彼は病院で統合失調症と診断されました。統合失調症は感情、思考、行動の統合がうまくいかなくなり、現実と非現実の狭間がぼやけてしまうのが特徴です。病気の発症は10~20代の若い年代が多く、ジョン・ナッシュの病気発症も実は大学院生の時だったようです。しかし、非現実世界は彼にとっては現実なので、病院へ連れて行かれた時も、彼自身は病気であることに気付いてなく、何かの陰謀に巻き込まれたと信じていました。

病気との闘いは苦しいものになりました。当時(1950年代)は有効な治療法があまりなく、苦痛を伴うような(現在では行われていない)治療もジョン・ナッシュは受けています。また、薬の副作用(薬を飲むと数学のアイディアが涌かない、夜の生活がうまくいかない)の為に、薬を飲むのをやめてしまい、非現実世界に逆戻りしてしまいました。


妻のサポートでなんとか非現実世界から距離を保つ

しかし、妻のアリシアが彼を非現実世界から救ってくれました。彼は再び、薬を飲み始め、また、妻のアドバイスに従い、ストレス軽減の為、慣れ親しんだ母校の図書館に毎日、通い始めました。また、副作用が少なく治療効果の高い新しい薬も手に入るようになり、なんとか非現実世界から距離を保てるようになります。
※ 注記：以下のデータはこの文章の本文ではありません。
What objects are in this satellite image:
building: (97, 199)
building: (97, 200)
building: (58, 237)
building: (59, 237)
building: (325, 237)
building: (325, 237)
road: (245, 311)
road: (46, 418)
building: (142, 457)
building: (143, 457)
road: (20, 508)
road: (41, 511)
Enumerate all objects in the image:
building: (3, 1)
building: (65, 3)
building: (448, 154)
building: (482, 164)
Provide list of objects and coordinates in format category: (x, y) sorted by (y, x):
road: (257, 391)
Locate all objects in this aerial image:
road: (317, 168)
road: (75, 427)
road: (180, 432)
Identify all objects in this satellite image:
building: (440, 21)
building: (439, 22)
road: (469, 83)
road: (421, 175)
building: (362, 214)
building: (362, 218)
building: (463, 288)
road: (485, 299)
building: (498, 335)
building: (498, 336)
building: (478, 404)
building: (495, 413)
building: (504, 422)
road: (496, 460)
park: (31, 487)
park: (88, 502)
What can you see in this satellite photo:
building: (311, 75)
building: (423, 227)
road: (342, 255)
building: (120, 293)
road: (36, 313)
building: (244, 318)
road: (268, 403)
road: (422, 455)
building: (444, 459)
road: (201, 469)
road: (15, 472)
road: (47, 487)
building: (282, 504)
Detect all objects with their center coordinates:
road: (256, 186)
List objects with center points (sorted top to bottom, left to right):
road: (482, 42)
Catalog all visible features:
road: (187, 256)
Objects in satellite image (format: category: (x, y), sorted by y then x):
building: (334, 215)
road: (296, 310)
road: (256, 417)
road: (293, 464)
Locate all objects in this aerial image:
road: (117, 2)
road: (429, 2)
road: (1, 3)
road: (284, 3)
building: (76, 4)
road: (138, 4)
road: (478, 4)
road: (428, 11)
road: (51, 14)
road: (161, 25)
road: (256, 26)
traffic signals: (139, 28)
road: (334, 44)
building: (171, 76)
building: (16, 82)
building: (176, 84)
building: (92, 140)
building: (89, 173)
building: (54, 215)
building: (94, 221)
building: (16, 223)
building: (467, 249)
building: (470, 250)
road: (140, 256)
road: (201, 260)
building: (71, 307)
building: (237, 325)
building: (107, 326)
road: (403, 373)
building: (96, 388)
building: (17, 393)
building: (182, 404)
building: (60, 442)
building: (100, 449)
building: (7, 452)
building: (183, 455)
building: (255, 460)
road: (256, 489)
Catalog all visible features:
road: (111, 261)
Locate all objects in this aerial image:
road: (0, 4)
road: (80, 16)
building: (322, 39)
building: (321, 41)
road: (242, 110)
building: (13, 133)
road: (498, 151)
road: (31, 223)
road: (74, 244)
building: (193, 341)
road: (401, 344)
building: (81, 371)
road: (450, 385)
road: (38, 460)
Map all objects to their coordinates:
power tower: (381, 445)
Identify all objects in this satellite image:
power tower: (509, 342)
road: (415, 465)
その頃、大学院生時代の研究成果は経済学で幅広く応用されるようになり、1994年にノーベル経済学賞を受賞しました。彼は病気発症後、天才的な才能を生かすことができなかったのは大きな悲劇ですが、素晴らしい女性アリシアにめぐり合えたことは奇跡だったと思います。それにしても、彼の非現実世界を見ると、現実は私達の思っているほど確実なものではないような気もしませんか?